* _Your instructions_
Reproduce each line from the records that holds "KiCad".

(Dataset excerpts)
——————

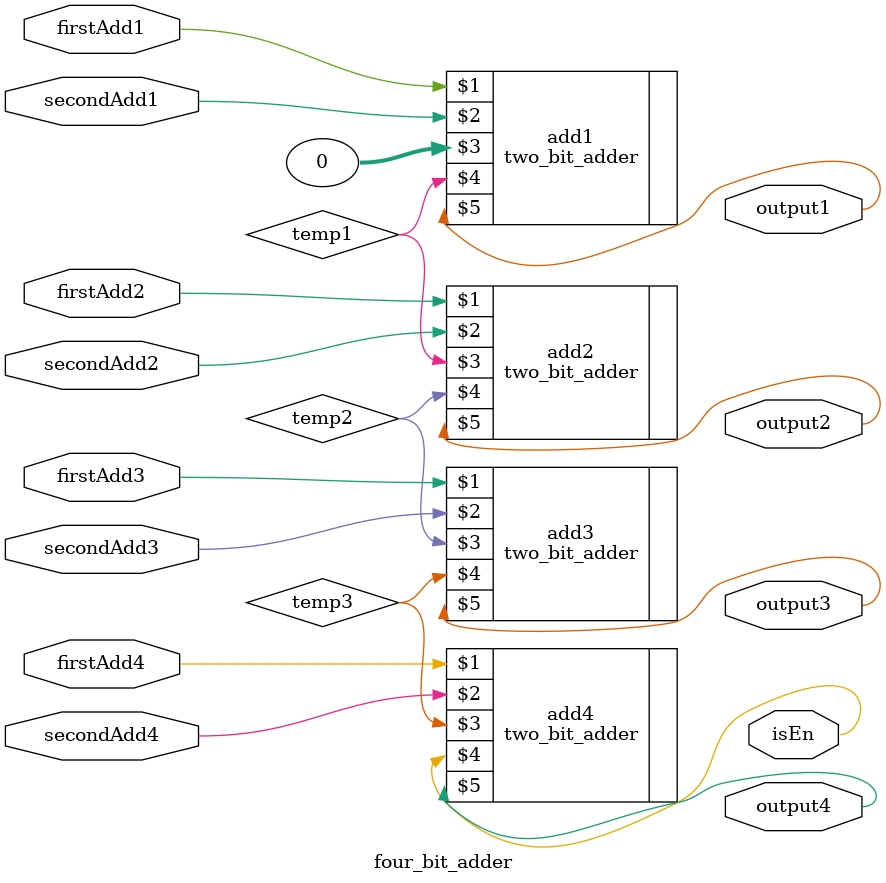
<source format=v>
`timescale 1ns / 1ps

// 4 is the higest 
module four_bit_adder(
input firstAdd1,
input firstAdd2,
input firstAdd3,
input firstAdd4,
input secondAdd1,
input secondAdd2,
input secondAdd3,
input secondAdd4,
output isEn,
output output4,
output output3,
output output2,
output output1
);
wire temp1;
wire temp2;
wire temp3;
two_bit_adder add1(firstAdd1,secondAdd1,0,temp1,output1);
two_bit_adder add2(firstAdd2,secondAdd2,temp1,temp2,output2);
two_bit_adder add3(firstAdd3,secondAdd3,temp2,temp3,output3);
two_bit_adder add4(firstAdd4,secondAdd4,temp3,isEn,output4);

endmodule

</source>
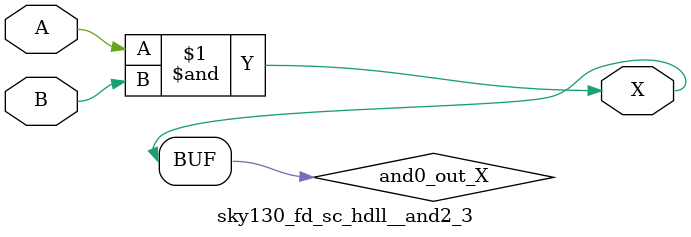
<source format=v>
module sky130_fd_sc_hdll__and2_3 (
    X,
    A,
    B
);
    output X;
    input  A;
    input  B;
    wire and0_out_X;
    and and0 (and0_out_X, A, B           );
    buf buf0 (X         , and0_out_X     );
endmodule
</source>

——————

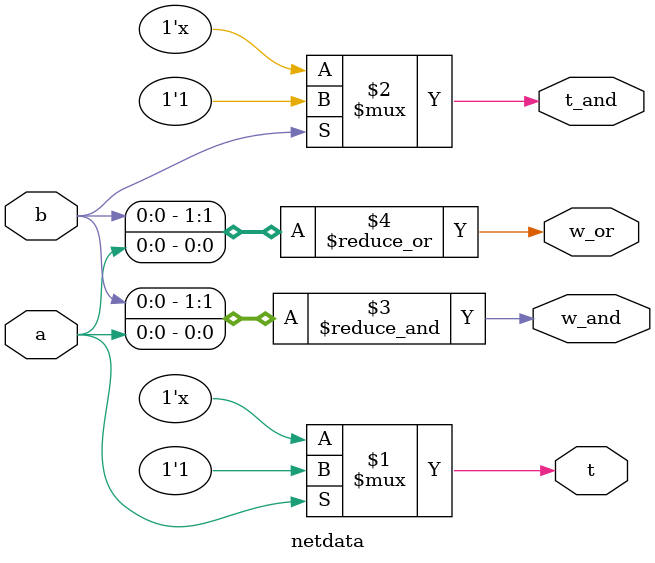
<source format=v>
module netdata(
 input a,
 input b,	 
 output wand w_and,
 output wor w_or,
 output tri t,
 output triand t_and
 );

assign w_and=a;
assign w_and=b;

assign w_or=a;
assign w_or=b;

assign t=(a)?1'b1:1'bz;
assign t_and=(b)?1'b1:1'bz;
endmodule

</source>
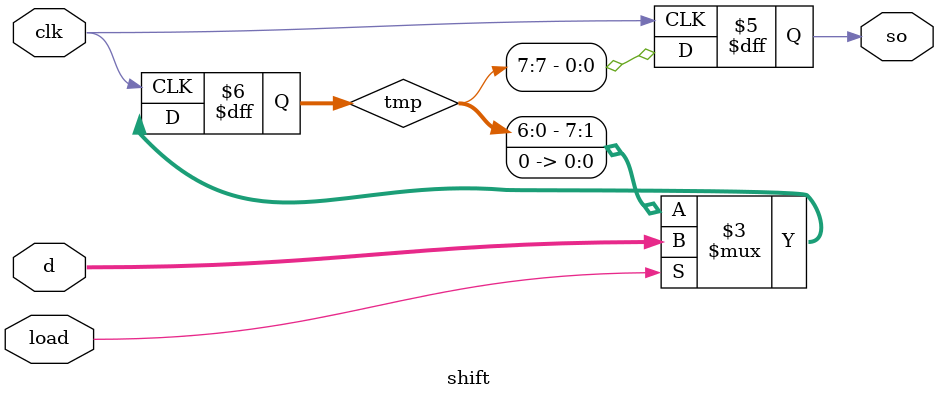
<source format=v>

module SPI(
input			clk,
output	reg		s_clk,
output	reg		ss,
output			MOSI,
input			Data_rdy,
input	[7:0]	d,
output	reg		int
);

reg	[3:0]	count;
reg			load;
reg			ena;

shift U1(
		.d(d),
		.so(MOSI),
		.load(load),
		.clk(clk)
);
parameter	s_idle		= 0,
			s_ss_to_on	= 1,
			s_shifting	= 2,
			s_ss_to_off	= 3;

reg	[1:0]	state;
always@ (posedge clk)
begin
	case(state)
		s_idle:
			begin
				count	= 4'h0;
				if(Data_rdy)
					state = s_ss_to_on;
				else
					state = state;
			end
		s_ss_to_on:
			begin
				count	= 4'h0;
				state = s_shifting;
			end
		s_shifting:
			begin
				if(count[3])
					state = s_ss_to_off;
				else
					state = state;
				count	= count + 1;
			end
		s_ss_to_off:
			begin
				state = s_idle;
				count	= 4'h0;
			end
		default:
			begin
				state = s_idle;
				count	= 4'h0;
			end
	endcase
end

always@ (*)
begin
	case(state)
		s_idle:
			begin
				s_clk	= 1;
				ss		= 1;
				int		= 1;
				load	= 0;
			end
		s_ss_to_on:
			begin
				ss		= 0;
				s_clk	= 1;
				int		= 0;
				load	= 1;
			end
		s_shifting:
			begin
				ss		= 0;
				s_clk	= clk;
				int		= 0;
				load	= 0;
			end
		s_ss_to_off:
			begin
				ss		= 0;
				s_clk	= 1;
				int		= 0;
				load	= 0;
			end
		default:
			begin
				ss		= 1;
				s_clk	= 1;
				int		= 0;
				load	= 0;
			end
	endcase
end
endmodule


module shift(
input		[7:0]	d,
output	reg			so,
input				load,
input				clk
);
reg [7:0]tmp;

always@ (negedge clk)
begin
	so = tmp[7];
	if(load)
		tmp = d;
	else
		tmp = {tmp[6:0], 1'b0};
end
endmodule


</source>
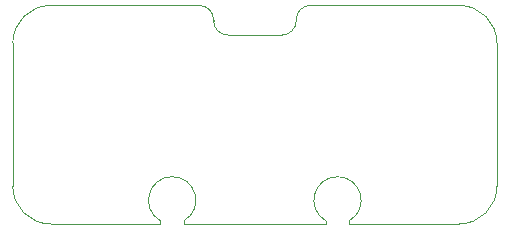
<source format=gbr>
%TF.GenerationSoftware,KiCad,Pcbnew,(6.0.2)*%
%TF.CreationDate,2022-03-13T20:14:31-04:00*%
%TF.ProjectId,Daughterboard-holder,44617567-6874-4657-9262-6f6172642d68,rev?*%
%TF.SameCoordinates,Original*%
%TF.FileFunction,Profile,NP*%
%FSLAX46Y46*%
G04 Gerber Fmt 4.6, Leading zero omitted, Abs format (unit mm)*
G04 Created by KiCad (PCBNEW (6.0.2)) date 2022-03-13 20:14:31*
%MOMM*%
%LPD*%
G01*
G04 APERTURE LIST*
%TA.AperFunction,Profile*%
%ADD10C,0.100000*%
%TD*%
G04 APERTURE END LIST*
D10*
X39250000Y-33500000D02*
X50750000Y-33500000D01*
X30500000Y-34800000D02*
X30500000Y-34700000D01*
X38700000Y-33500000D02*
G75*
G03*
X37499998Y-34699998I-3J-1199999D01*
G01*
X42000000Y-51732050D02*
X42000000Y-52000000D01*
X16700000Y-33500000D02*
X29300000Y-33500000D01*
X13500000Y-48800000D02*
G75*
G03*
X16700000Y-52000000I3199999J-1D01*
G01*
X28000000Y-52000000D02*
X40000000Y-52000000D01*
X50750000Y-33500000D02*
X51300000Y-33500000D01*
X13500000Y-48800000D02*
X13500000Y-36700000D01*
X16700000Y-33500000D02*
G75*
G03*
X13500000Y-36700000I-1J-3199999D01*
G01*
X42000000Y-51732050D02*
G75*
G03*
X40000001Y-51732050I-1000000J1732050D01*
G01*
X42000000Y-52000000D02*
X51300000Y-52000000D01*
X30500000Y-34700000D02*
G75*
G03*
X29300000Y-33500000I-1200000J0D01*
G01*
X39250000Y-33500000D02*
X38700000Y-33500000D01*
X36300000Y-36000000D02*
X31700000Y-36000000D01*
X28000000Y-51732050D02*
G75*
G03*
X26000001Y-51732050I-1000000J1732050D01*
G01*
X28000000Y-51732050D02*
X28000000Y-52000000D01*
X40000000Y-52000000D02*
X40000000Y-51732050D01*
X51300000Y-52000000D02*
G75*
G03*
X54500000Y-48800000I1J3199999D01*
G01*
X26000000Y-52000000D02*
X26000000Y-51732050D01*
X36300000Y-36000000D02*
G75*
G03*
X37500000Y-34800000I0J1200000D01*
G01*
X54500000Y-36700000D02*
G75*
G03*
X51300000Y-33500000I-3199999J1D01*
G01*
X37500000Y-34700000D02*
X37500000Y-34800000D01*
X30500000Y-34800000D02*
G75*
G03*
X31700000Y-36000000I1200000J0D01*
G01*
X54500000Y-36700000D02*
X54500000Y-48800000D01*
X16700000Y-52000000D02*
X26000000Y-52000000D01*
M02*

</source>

——————

* _Exercise output_
%TF.GenerationSoftware,KiCad,Pcbnew,(6.0.2)*%
G04 Created by KiCad (PCBNEW (6.0.2)) date 2022-03-13 20:14:31*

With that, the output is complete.